If you are a vegetarian or vegan you cannot get all of the essential B vitamins in your diet and it would be beneficial to take a complex B vitamin, preferably sublingually.  While there are a certain amount of B vitamins in whole grains, legumes, seeds, nuts, dark leafy greens and fruits, if you are not eating meats, eggs or dairy products you could be deficient in vitamin B12 which is essential for brain and nervous system functioning.

If you feel a cold coming on taking some echinacea, zinc and vitamin C are all helpful with lessening the severity of a cold and give your immunity a little boost. Having a strong immune system is a key to maintaining good health.

For sleeping trouble, you could benefit from sipping an herbal tea before going to bed of passionflower, lemon balm, valerian or chamomile to name a few anxiolytic and hypnotic herbs.  Caution should be taken with chamomile if you have a ragweed allergy as it could cause an adverse reaction within your body. When taking these herbs to get sleep, one should also investigate the underlying cause of insomnia and work to find ways to manage it and reset your internal circadian rhythm. 
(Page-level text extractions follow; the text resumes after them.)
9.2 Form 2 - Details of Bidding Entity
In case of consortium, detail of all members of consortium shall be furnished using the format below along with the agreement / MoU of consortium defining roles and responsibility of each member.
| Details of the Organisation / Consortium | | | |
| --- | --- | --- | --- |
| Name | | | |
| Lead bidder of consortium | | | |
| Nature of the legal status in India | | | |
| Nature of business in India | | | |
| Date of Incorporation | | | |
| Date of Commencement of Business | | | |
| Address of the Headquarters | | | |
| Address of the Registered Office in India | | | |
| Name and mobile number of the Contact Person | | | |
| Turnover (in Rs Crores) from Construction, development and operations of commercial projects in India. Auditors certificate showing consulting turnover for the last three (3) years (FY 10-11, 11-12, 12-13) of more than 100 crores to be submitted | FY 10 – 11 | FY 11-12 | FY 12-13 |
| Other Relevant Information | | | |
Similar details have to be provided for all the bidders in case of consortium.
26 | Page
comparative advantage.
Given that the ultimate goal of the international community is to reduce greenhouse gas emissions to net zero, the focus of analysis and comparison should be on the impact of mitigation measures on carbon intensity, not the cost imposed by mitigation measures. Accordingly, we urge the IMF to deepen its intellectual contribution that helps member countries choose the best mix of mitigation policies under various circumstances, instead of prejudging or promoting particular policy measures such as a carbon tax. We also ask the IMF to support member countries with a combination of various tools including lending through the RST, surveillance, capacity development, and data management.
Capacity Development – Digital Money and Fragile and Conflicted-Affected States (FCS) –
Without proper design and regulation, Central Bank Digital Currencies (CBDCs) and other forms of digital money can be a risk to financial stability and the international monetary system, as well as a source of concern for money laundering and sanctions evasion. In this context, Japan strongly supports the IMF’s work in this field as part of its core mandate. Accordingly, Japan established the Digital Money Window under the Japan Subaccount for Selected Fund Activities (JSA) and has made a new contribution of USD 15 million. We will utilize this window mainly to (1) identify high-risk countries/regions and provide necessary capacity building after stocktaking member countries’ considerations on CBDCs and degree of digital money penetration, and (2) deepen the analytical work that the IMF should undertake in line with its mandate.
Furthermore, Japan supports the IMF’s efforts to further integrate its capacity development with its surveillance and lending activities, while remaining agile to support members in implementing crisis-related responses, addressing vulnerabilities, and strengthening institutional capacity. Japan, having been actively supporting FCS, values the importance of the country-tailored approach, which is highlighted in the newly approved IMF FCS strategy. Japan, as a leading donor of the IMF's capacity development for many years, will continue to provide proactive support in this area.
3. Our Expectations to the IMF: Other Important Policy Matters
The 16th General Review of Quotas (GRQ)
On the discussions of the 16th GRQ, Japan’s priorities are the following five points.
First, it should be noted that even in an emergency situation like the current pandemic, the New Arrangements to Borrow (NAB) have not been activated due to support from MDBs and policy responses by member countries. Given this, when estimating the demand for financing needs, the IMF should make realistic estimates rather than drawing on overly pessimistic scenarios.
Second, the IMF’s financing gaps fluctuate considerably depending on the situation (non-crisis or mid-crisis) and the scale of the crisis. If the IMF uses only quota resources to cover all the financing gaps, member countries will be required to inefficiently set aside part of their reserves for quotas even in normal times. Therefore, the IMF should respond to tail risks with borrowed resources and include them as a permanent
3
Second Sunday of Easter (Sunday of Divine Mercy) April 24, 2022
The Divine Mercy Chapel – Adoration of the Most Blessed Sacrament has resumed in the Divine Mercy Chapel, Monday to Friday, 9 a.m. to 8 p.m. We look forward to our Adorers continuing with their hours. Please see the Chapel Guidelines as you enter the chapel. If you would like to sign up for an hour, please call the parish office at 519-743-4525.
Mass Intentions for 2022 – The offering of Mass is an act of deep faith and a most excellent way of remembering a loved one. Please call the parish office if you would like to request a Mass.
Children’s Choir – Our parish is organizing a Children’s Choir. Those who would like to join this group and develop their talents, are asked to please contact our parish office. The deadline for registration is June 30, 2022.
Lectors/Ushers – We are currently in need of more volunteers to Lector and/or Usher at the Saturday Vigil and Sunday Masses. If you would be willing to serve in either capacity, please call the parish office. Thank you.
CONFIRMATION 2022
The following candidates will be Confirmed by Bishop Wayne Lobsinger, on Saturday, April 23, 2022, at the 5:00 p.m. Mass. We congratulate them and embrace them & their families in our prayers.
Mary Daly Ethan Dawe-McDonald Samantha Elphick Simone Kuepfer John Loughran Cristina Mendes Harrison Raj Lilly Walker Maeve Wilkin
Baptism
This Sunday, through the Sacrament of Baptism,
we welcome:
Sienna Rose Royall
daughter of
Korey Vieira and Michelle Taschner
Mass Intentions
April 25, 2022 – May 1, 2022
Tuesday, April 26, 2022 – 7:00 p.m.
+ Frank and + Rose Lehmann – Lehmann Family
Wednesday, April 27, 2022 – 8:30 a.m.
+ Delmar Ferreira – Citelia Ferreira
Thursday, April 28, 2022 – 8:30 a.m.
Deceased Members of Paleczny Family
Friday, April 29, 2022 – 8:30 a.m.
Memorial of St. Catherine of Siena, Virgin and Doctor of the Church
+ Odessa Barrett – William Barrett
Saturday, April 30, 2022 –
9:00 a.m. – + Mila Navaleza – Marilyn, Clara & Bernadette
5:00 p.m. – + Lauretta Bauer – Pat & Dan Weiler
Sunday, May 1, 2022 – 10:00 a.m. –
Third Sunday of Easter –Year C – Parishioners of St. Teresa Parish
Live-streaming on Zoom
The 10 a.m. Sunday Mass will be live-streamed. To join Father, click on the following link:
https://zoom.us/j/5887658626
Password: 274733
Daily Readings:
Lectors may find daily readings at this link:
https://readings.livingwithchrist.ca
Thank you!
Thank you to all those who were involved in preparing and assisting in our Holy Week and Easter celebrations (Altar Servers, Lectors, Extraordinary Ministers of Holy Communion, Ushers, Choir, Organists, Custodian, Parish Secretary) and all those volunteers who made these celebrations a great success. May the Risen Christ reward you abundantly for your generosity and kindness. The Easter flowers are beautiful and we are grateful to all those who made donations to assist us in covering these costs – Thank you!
Traveling can wreak havoc on our circadian rhythm for both sleep and digestion. When traveling sometime things get backed up and we can get uncomfortable. Relief can be found utilizing aloe vera, slippery elm or psyllium as a laxative to get things moving again. One should take caution with psyllium as this herb also helps with symptoms of diarrhea! If not consuming enough water while taking this herb, you could exacerbate your constipation instead of feeling better.

Herbs and supplements have their place in our lives, but should not be used as a crutch for poor dietary choices.

Supplements versus Whole Foods – Part 1

Photo by author

It is estimated that 75% of Americans take some type of supplement in the form of vitamins, minerals, specialty supplements, herbs / botanicals, sports nutrition or weight loss formulas. This is a $30.7 billion dollar industry that continues to grow as people try to retake control of their health.

Eating food with limited nutritional value and taking vitamins to balance poor foods choices is not a way to manage your health.

There is so much emphasis placed on key nutrients that consumers feel the need to take supplements to ensure that they are getting the proper nutrients.

In this post and my next one, I am hoping to simplify some information so that you can make a more informed decision as to whether or not you need to supplement your diet.

 “When diet is wrong, medicine is of no use. When diet is correct, medicine is of no need.”—Ayurvedic proverb

When we isolate a nutrient from the food, such as Magnesium (which is found in legumes, nuts, seeds, leafy greens and delicious dark chocolate to name a few sources) we lose the benefit of the fiber and other nutrients. The body has a harder time knowing what to do when you only give it a magnesium capsule. If you provide the body with foods that are rich in magnesium it can properly process and use it to fuel and nourish the body’s tissues.

Taking supplements has become a careless pastime of many people. Without understanding the maximum Recommended Daily Intake (RDI) that one should take in a day can lead to build up of that vitamin or mineral in the fatty tissue of the body’s organs, cause intestinal discomfort or just create really expensive urine!

Is taking supplements an easy out for better nutrition?

By taking supplements and relying on them to serve as nourishment for your bodily tissues you are depriving your body of being able to function as it is supposed to.  Supplements do not satiate the body’s need for good quality food.  

We have become a society that wants to rely on pills instead of taking back that beautiful connection that we use to have with food and being able to intuitively understand what our body needs to function efficiently.

Learn what foods are best for your constitution and condition you are trying to manage. Be present when preparing meals for yourself and your family. See if you can incorporate all the colors of the rainbow, almost a guaranteed way to ensure you are getting all of your vitamins and minerals naturally through whole food.